**Recorded information**:
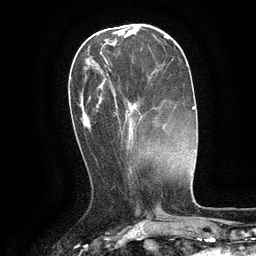
Breast MRI (dynamic contrast-enhanced), one axial slice. Position 43 of 134 along the scan axis. Cropped to one breast. Dynamic contrast-enhanced series, time point 2 of 6 at this slice position (early post-contrast). 3 T. TE 2.6 ms, TR 5.4 ms. 256 × 256 image matrix, field of view 180 × 180 mm. Female patient.
Structures marked on this image (semi-automatically segmented with operator editing):
- enhancing-tissue mask used for the functional tumour volume (all voxels passing the contrast-enhancement thresholds inside the analysis volume; usually the tumour): box from (x=100, y=51) to (x=140, y=136) px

**Task description**:
Every line in the data that holds the string "this" should be returned.

**Answer space**:
Breast MRI (dynamic contrast-enhanced), one axial slice. Position 43 of 134 along the scan axis. Cropped to one breast. Dynamic contrast-enhanced series, time point 2 of 6 at this slice position (early post-contrast). 3 T. TE 2.6 ms, TR 5.4 ms. 256 × 256 image matrix, field of view 180 × 180 mm. Female patient.
Structures marked on this image (semi-automatically segmented with operator editing):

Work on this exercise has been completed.